*** Opening of QUOTED PASSAGE ***

# She perched on my finger!!



## koicartel (May 8, 2016)

So I've had Shu for 2 weeks now and since then she's settled in real well, she's a pretty chill thing and isn't bothered by much which is cool, and we hang out a lot :001_wub: she likes Radiohead which I can definitely respect haha

First I started putting my hand on the cage bars until she was comfortable enough for me to put my hand inside the cage, and then I worked on hand-feeding her millet which she was happy with as well. I managed to get her comfortable with my finger sitting right next to her and stuck with that for a few days, and today I decided to see if the temptation of millet was enough for her to step on my finger.

Her favourite perch forks off at the end, so I put my finger on one 'prong' while she was sitting on the other and then held out the millet. She started chipping away at it and I gradually brought it forward so she had to lean right forward to get it, and then she put a foot on my finger. I held it like that for a bit and then moved my finger up, and she brought her other foot up so that she was perched on my finger and still going full-bore at the millet :001_rolleyes:

After a bit I moved my hand away from the perch so she'd realize she was actually on my hand, and she was still quite happy with that. She finished the millet and stayed on my hand for a little bit longer and then returned to her original perch.

So all in all I think it went quite well!! I've heard of budgies perching on peoples' fingers and actually being terrified but she willingly stepped on to my finger and went back to chirping away after she'd mowed through all the millet, so hopefully that was the case haha. I won't do too much more for now bc I don't wanna stress her or anything but it was cool to see that she actually did it, even if it was just for the food ahaha


----------



## ReneBC (Mar 26, 2016)

Well done, that's actually a very big step(tihi) in the bonding process! 
Pretty birdie too


----------



## shanebudgie (Feb 5, 2016)

aww congratulations you.looks like she's trusting you more now.I think you're on the right track to having a wonderful relationship with her soon.blessings and thanks for keeping us posted.good luck.blessings


----------



## Pegg (Jun 7, 2011)

*** Close of QUOTED PASSAGE ***
*** Opening of STORED DATA ***

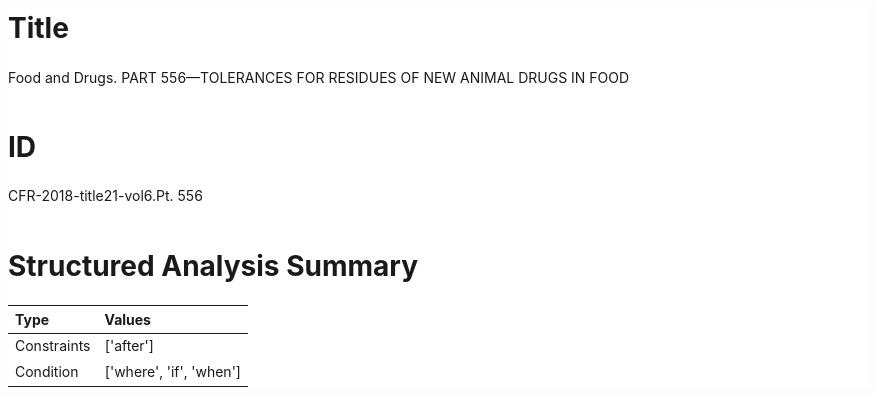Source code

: # Title

 Food and Drugs. PART 556—TOLERANCES FOR RESIDUES OF NEW ANIMAL DRUGS IN FOOD


# ID

 CFR-2018-title21-vol6.Pt. 556


# Structured Analysis Summary

| Type        | Values                                                                                                                                                                                                                                                                                                                                                                                                                                                                                                                                                                                                                                                                                                                                                                                                                                                                                                                                                                                                                                                                                                                                                                                                                                                                                                                                                  |
|:------------|:--------------------------------------------------------------------------------------------------------------------------------------------------------------------------------------------------------------------------------------------------------------------------------------------------------------------------------------------------------------------------------------------------------------------------------------------------------------------------------------------------------------------------------------------------------------------------------------------------------------------------------------------------------------------------------------------------------------------------------------------------------------------------------------------------------------------------------------------------------------------------------------------------------------------------------------------------------------------------------------------------------------------------------------------------------------------------------------------------------------------------------------------------------------------------------------------------------------------------------------------------------------------------------------------------------------------------------------------------------|
| Constraints | ['after']                                                                                                                                                                                                                                                                                                                                                                                                                                                                                                                                                                                                                                                                                                                                                                                                                                                                                                                                                                                                                                                                                                                                                                                                                                                                                                                                               |
| Condition   | ['where', 'if', 'when']                                                                                                                                                                                                                                                                                                                                                                                                                                                                                                                                                                                                                                                                                                                                                                                                                                                                                                                                                                                                                                                                                                                                                                                                                                                                                                                                 |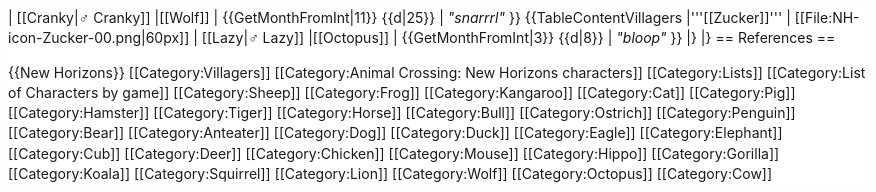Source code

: | [[Cranky|♂ Cranky]]
|[[Wolf]]
| {{GetMonthFromInt|11}} {{d|25}}
| <i>"snarrrl"</i>
}}
{{TableContentVillagers
|'''[[Zucker]]'''<ref name=":6" />
| [[File:NH-icon-Zucker-00.png|60px]]
| [[Lazy|♂ Lazy]]
|[[Octopus]]
| {{GetMonthFromInt|3}} {{d|8}}
| <i>"bloop"</i>
}}
|}
|}
== References ==
<references />

{{New Horizons}}
[[Category:Villagers]]
[[Category:Animal Crossing: New Horizons characters]]
[[Category:Lists]]
[[Category:List of Characters by game]]
[[Category:Sheep]]
[[Category:Frog]]
[[Category:Kangaroo]]
[[Category:Cat]]
[[Category:Pig]]
[[Category:Hamster]]
[[Category:Tiger]]
[[Category:Horse]]
[[Category:Bull]]
[[Category:Ostrich]]
[[Category:Penguin]]
[[Category:Bear]]
[[Category:Anteater]]
[[Category:Dog]]
[[Category:Duck]]
[[Category:Eagle]]
[[Category:Elephant]]
[[Category:Cub]]
[[Category:Deer]]
[[Category:Chicken]]
[[Category:Mouse]]
[[Category:Hippo]]
[[Category:Gorilla]]
[[Category:Koala]]
[[Category:Squirrel]]
[[Category:Lion]]
[[Category:Wolf]]
[[Category:Octopus]]
[[Category:Cow]]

*** Close of STORED DATA ***

Can you continue the forum thread about the budgie Shu perching on a finger, picking up right after its last line?

Congratulations! She looks very happy setting on your finger! :thumbup:


----------



## Stranding (Apr 25, 2016)

Hi Abby
Looks like you are doing this in the best recommended "slow and sure" way possible, and the results show it's working! Well done. Your budgie is starting to trust you, the big first step to a happy life together with you 

NB: Doesn't it feel good, the first time your budgie sits on your finger? You can feel the bird balancing by the way the toes and claws move and grip. I love that!


----------



## StarlingWings (Mar 15, 2013)

Abby, 

That's wonderful progress! I can tell that she definitely is starting to trust you more and it sounds like you're doing great at working at her pace and slowly gaining her trust. 

Keep up the great work! :urock:


----------



## koicartel (May 8, 2016)

Thanks for the kind words everyone!! Glad to know I'm not actually freaking her out or anything ahaha, it's great that she's getting to trust me more 



Stranding said:


> Hi Abby
> Looks like you are doing this in the best recommended "slow and sure" way possible, and the results show it's working! Well done. Your budgie is starting to trust you, the big first step to a happy life together with you
> 
> NB: Doesn't it feel good, the first time your budgie sits on your finger? You can feel the bird balancing by the way the toes and claws move and grip. I love that!


Haha yes!! It was such a weird feeling having her toes kind of shift around, I can't wait until she's keen to do it more often :tongue:


----------



## odannysgirl (Mar 23, 2016)

Congratulations! Definitely something to celebrate


----------



## Cicero (Apr 13, 2016)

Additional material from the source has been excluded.